Put simply, the district court's decision not to depart from the sentencing range determined by the Guidelines is discretionary and not subject to review. United States v. Poff, 926 F.2d 588, 590-91 (7th Cir.), cert. denied, --- U.S. ----, 112 S.Ct. 96, 116 L.Ed.2d 67 (1991). If the district court refused to depart because of an erroneous belief that it lacked the authority to do so, then we would have jurisdiction to review that legal conclusion. Id. In the instant case, there is no evidence to suggest that the district court was unaware of its authority to depart. We can only presume that its failure to depart was a discretionary decision based on the merits. The extensive evidence describing Helton's physical condition that the district court considered supports this presumption. Helton merely states that Franz and its progeny were decided wrongly. Without more, we see no reason to question that line of authority. Therefore, under Franz and Poff, we have no jurisdiction to review the district court's decision not to depart from Helton's prescribed sentencing range.

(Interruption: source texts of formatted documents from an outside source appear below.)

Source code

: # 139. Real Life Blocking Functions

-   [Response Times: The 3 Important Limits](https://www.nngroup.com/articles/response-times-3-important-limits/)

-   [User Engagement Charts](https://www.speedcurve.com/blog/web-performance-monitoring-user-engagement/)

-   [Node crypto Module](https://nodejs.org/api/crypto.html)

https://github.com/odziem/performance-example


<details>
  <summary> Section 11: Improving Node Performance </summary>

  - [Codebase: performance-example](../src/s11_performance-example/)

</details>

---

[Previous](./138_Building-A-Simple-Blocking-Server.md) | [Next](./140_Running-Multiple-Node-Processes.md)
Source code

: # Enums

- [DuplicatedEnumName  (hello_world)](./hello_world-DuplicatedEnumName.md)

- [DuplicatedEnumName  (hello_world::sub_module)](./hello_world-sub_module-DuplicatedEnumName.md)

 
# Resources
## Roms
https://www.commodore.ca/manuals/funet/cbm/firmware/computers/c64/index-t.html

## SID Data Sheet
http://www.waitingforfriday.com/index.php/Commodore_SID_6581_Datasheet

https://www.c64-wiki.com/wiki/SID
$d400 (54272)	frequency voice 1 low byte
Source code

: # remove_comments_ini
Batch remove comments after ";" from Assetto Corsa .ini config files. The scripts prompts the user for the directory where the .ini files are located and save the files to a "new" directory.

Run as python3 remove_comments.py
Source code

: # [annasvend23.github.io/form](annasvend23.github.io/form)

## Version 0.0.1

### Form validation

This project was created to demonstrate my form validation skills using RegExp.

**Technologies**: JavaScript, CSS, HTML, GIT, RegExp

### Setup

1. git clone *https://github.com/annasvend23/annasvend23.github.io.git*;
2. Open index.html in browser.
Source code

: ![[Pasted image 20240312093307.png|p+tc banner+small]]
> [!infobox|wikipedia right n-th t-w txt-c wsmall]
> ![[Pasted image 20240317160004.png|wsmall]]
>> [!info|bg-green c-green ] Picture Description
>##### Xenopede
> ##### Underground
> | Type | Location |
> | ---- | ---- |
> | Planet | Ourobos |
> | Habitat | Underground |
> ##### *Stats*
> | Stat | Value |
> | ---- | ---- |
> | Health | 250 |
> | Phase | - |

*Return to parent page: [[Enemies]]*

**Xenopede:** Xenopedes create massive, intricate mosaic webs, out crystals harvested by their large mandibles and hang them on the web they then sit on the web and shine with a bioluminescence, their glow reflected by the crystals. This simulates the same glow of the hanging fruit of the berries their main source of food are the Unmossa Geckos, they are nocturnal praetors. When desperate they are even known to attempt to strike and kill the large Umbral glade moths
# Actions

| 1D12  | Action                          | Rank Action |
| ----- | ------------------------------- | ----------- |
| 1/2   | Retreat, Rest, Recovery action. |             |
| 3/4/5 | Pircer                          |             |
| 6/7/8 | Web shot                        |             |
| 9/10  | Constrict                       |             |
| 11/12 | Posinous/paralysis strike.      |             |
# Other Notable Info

For the foregoing reasons, we AFFIRM Helton's sentence.
In his brief, Helton raises a rather confusing claim. In one paragraph, he argues that the district court erred in ordering him to pay $38,612 to the Bank. Helton claims that he previously objected to that sum because the Bank already received from him $15,500. See Defendant's Brief at 7
But that claim is directly at odds with Helton's own list of objections to the presentence report which explicitly put the amount of restitution owed at $38,612. In Objection # 4, Helton states, "The defendant agrees with the amount of the loss suffered by the [Bank] and points out that the figure is correct because the defendant has already made restitution payments in the amount of $15,500." With not even an attempt to explain why his claim on appeal directly opposes his own admission in the district court, we have no reason to believe that district court abused its discretion. Helton's puzzling claim is, therefore, rejected.